I wrote back to the mom that I knew exactly what she was talking about, and I was sorry if hearing about that was distressing to Sneezer, and I would discuss it with LG. Before I went to discuss it with LG a few days later, I reread the other mother’s email. And I had not caught this upon first reading, but she said there, “If you discuss this with LG, do NOT tell her that Sneezer told me and I told you. Sneezer is worried about getting her in trouble.”
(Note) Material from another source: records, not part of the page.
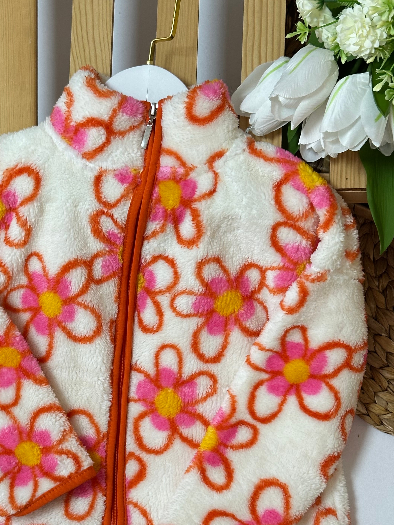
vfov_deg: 28.1
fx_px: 1047
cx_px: 134
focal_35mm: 69
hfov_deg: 21.2
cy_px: 330
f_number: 1.78
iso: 160
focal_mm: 6.86
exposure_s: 1/60
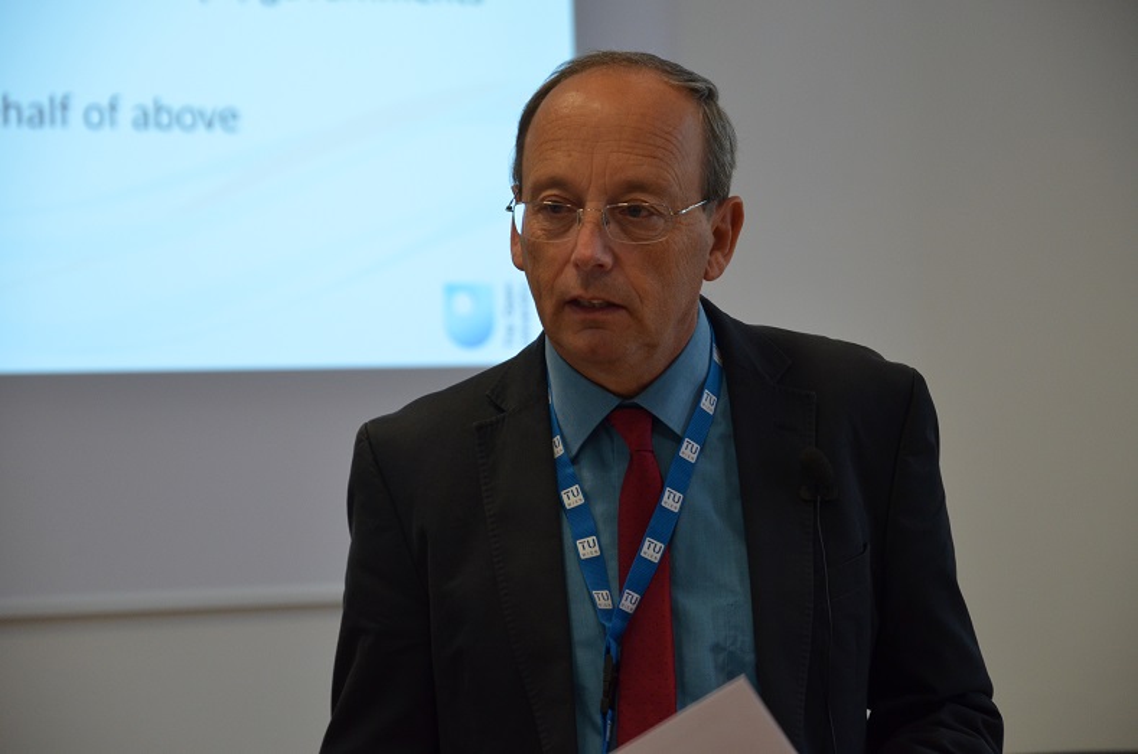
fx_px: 4970
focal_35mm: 158
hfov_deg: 13.1
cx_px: 569
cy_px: 377
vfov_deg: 8.7
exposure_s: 1/40
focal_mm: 105
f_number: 5.6
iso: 800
(Here’s the part where I shatter any remaining illusions that I am a pleasant, easy-going person; I really think I used to be. I don’t know if it’s WTF, or old age, or what, but stuff bugs me now, and I say so.) Maybe it’s just me, but that pissed me off. I didn’t get any say in the matter. I was being instructed on how to handle a sensitive subject with my child. I really resented this other woman making the rules about how I could and couldn’t do that. And somehow, just the very act of my opening her email obligated me to follow the rules contained therein, or else be a . . . bad person? Bad friend? Tattletale?
I wrote back to her,
“I didn’t bring this up with LG earlier in the week, because we’ve been so busy. I went back and read your email before approaching her about the subject, and I was glad I did. I didn’t catch the first time that you didn’t want me to mention Sneezer. I will talk to her about it without mentioning Sneezer, as you asked. But I did want to let you know, for future reference, that’s not how I normally communicate with LG, i.e., bringing up something but being unwilling to fully disclose where I’m coming from. I wouldn’t want her to do that with me, so I don’t like to do that with her. I only mention this because I hope that if anything arises in the future that you think I should know about, you will still tell me, even knowing that I will tell her where my information came from.
. . . And you can reassure Sneezer that LG isn’t in trouble; I don’t think she did anything wrong. I do need to remind her that not everyone talks about all the things we talk about. Occupational hazard, I’m afraid.
Thanks again for letting me know, and I hope my way of doing things won’t prevent you from communicating any concerns in the future.”
I don’t know whether she’ll ever tell me anything after that. I do know that I don’t want to be constrained by her ideas of parenting, so if she chooses to keep something from me, because I will be honest with my child, that’s the risk I choose to take.
I think it’s the mixed message about these examples that pushes my buttons: I trust you enough to confide this in you, but I don’t trust that you can choose how to handle the information in an appropriate, constructive manner. So I’ll tell you what to do with the information.
How do you handle imposed secrecy? Is it hard for you, or is it just me?